What you are asked to do ▸
According to the passage, why would the invented method, system and apparatus preferably be implemented in a combination of software, firmware and hardware?

Given passage ▸

┄┄┄┄┄┄

This is because PAD is a very important risk factor for identifying coronary artery disease and cerebro-vascular disease, as they share common risk factors and pathogenesis. A simple non-invasive test for peripheral vascular disease would identify PAD candidates, and would also serve as a beacon for potential co-existing coronary artery disease and cerebro-vascular disease. Its recognition would allow early intervention with preventive measures such as diet, exercise, eliminating tobacco, medications and, if necessary, possible revascularization procedures for saving limbs and lives.
Those of skill in the art will appreciate that the invented method involves concurrent, non-invasive monitoring of at least a subject's circulation and one or more of the subject's bio-impedance (e.g. body composition or fluid content) and cardiography (e.g. cardiac waveform data or PQRST intervals). More specifically, it involves monitoring a subject's blood circulation through tissue of an extremity; and, consecutively, or preferably concurrently therewith, monitoring one or more of the subject's bio-impedance and at least one other vital sign, thereby to determine the subject's cardiac prognosis. Typically, the one or more of bio-impedance and at least one other vital sign includes the subject's bio-impedance and at least one other vital sign, and the at least one other vital sign includes the subject's cardiography, all in accordance with the teachings herein. Also in accordance with the teachings herein, the at least one other vital sign further includes one or more of the subject's electroencephalograph (EEG) and pulse oximetry. Thus multiple vital signs including a subject's circulation can be monitored, whether consecutively or concurrently.
It will be understood that the present invention is not limited to the method or detail of construction, fabrication, material, application or use described and illustrated herein. Indeed, any suitable variation of fabrication, use, or application is contemplated as an alternative embodiment, and thus is within the spirit and scope, of the invention.
It is further intended that any other embodiments of the present invention that result from any changes in application or method of use or operation, configuration, method of manufacture, shape, size, or material, which are not specified within the detailed written description or illustrations contained herein yet would be understood by one skilled in the art, are within the scope of the present invention.
Finally, those of skill in the art will appreciate that the invented method, system and apparatus described and illustrated herein may be implemented in software, firmware or hardware, or any suitable combination thereof. Preferably, the method system and apparatus are implemented in a combination of the three, for purposes of low cost and flexibility. Thus, those of skill in the art will appreciate that embodiments of the methods and system of the invention may be implemented by a computer or microprocessor process in which instructions are executed, the instructions being stored for execution on a computer-readable medium and being executed by any suitable instruction processor.
Accordingly, while the present invention has been shown and described with reference to the foregoing embodiments of the invented apparatus, it will be apparent to those skilled in the art that other changes in form and detail may be made therein without departing from the spirit and scope of the invention as defined in the appended claims.

┄┄┄┄┄┄

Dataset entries
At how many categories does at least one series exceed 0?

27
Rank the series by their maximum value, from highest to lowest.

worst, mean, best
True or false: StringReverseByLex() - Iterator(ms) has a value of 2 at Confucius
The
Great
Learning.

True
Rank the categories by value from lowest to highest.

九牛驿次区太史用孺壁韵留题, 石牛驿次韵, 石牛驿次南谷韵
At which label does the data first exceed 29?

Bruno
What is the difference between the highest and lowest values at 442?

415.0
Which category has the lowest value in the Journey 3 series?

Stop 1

┄┄┄┄┄┄

Output for this exercise ▸
For low cost and flexibility.